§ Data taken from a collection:
┌──

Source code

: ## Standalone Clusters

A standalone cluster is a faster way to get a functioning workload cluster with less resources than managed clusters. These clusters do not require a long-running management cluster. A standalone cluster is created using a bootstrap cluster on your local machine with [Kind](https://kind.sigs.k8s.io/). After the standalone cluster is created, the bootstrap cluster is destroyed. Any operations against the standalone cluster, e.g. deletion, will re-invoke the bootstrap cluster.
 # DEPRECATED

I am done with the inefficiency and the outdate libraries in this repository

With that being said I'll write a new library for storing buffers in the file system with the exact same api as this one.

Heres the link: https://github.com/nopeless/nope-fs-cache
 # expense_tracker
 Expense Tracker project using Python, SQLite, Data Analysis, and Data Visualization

└──

Copy the listing above line for line, without changing a single character.

Source code

: ## Standalone Clusters

A standalone cluster is a faster way to get a functioning workload cluster with less resources than managed clusters. These clusters do not require a long-running management cluster. A standalone cluster is created using a bootstrap cluster on your local machine with [Kind](https://kind.sigs.k8s.io/). After the standalone cluster is created, the bootstrap cluster is destroyed. Any operations against the standalone cluster, e.g. deletion, will re-invoke the bootstrap cluster.
 # DEPRECATED

I am done with the inefficiency and the outdate libraries in this repository

With that being said I'll write a new library for storing buffers in the file system with the exact same api as this one.

Heres the link: https://github.com/nopeless/nope-fs-cache
 # expense_tracker
 Expense Tracker project using Python, SQLite, Data Analysis, and Data Visualization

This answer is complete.